Local food intake declines: Study

Those blueberries on your ice cream are more likely to come from theUnited States or Chile than the Annapolis Valley, according to a reportreleased yesterday.

Those blueberries on your ice cream are more likely to come from the United States or Chile than the Annapolis Valley, according to a report released yesterday.

The Ecology Action Centre and the Nova Scotia Federation of Agriculture released a study last night showing in 2008, Nova Scotians were eating less local food than a decade prior.

Marla MacLeod, co-author of the report, said on average food is travelling about 4,000 kilometres to the dinner tables in Nova Scotia.

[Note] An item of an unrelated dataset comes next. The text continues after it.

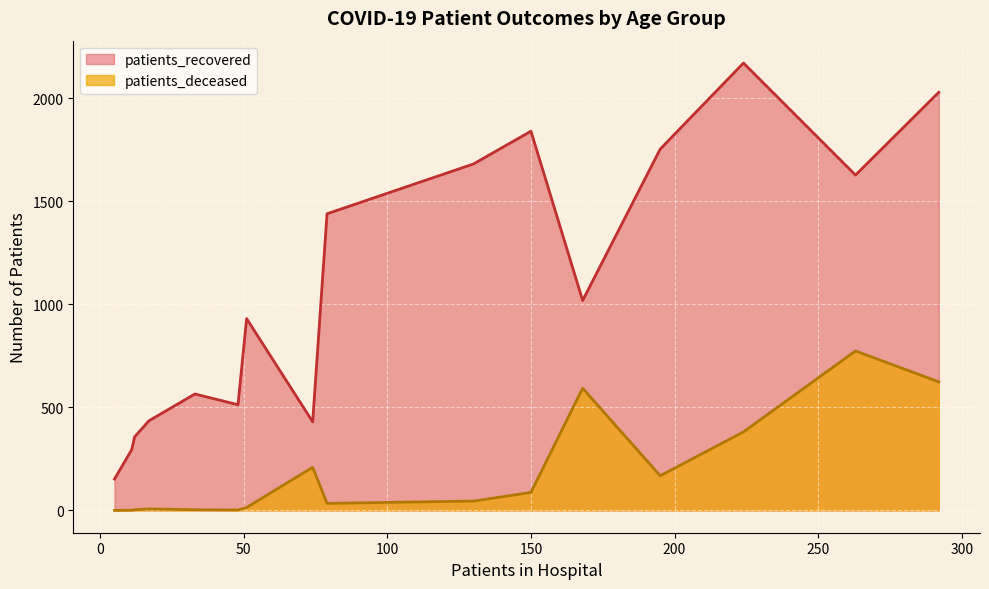

True or false: patients_deceased and patients_recovered intersect in this chart.

False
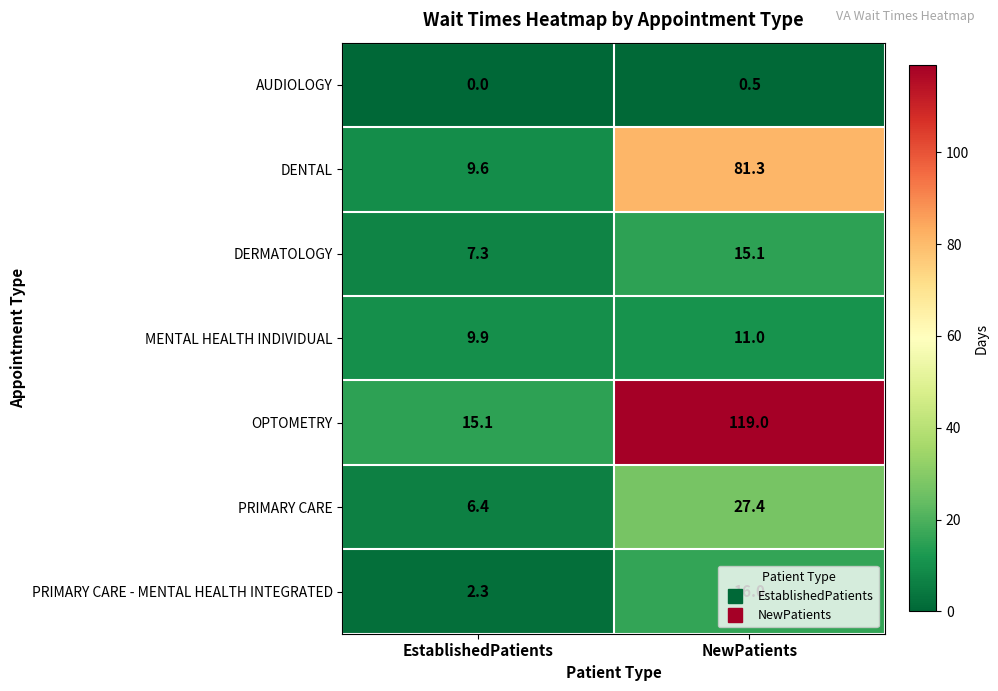

What value does the PRIMARY CARE series have at NewPatients?

27.4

“When we looked at the percentage of the food dollars that goes back to Nova Scotia’s farmers, it was 13 per cent in 2008, which is down from 17 per cent in 1997,” she said.

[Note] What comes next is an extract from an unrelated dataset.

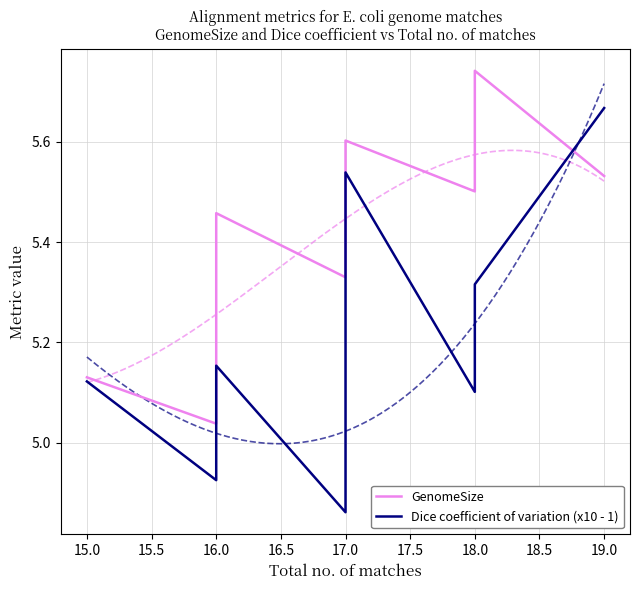

Where do GenomeSize and Dice coefficient of variation (x10 - 1) first cross each other?

18 and 19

But this isn’t what apple producers are experiencing.

“In the last three or four years, we’ve had such an increase in interest to buy local that I hope it’s going up,” said Dela Erith, executive director of the Nova Scotia Fruit Growers Association.

She said she’d like to know what’s happened since 2008 to see if the numbers would be different.

“We know our apple packers have noticed an increase in local interest since that (provincial buy-local) program was put in place.”

Issues
• The problem is farmers aren’t getting a good price for their food here, and we’re bringing in a lot of food from other places, Marla MacLeod said. She added customers need to start asking for local food and retailers need to identify local items.

• “Now we have some baseline data, it’s something we can monitor on a regular basis and we can set targets,” MacLeod said.